## ASSIGNMENT
Each entry must be output once more without any change.

──────

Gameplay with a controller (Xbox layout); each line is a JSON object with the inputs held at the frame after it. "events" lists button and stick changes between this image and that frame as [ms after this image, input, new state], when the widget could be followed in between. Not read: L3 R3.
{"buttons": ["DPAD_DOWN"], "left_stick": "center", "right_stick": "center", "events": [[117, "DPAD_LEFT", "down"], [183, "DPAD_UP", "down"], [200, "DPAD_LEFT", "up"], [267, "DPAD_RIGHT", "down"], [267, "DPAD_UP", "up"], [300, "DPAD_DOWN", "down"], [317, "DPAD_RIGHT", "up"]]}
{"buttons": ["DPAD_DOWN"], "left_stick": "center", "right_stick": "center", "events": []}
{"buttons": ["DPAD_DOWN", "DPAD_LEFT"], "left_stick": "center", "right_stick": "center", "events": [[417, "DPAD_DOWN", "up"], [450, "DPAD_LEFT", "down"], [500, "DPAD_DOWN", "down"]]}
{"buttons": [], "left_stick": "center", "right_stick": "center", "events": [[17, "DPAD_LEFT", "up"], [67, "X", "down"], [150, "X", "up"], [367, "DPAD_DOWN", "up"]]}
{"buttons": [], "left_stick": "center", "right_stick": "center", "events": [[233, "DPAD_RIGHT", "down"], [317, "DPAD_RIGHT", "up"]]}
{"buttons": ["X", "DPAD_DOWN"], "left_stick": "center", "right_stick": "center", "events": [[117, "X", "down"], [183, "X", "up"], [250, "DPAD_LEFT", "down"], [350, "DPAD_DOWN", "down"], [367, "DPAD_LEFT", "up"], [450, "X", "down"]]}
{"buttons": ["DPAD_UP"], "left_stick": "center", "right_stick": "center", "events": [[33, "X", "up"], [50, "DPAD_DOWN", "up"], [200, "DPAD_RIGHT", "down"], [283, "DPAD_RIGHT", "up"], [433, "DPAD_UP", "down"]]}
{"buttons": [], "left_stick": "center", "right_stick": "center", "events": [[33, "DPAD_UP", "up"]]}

──────

## SOLUTION BELOW
Gameplay with a controller (Xbox layout); each line is a JSON object with the inputs held at the frame after it. "events" lists button and stick changes between this image and that frame as [ms after this image, input, new state], when the widget could be followed in between. Not read: L3 R3.
{"buttons": ["DPAD_DOWN"], "left_stick": "center", "right_stick": "center", "events": [[117, "DPAD_LEFT", "down"], [183, "DPAD_UP", "down"], [200, "DPAD_LEFT", "up"], [267, "DPAD_RIGHT", "down"], [267, "DPAD_UP", "up"], [300, "DPAD_DOWN", "down"], [317, "DPAD_RIGHT", "up"]]}
{"buttons": ["DPAD_DOWN"], "left_stick": "center", "right_stick": "center", "events": []}
{"buttons": ["DPAD_DOWN", "DPAD_LEFT"], "left_stick": "center", "right_stick": "center", "events": [[417, "DPAD_DOWN", "up"], [450, "DPAD_LEFT", "down"], [500, "DPAD_DOWN", "down"]]}
{"buttons": [], "left_stick": "center", "right_stick": "center", "events": [[17, "DPAD_LEFT", "up"], [67, "X", "down"], [150, "X", "up"], [367, "DPAD_DOWN", "up"]]}
{"buttons": [], "left_stick": "center", "right_stick": "center", "events": [[233, "DPAD_RIGHT", "down"], [317, "DPAD_RIGHT", "up"]]}
{"buttons": ["X", "DPAD_DOWN"], "left_stick": "center", "right_stick": "center", "events": [[117, "X", "down"], [183, "X", "up"], [250, "DPAD_LEFT", "down"], [350, "DPAD_DOWN", "down"], [367, "DPAD_LEFT", "up"], [450, "X", "down"]]}
{"buttons": ["DPAD_UP"], "left_stick": "center", "right_stick": "center", "events": [[33, "X", "up"], [50, "DPAD_DOWN", "up"], [200, "DPAD_RIGHT", "down"], [283, "DPAD_RIGHT", "up"], [433, "DPAD_UP", "down"]]}
{"buttons": [], "left_stick": "center", "right_stick": "center", "events": [[33, "DPAD_UP", "up"]]}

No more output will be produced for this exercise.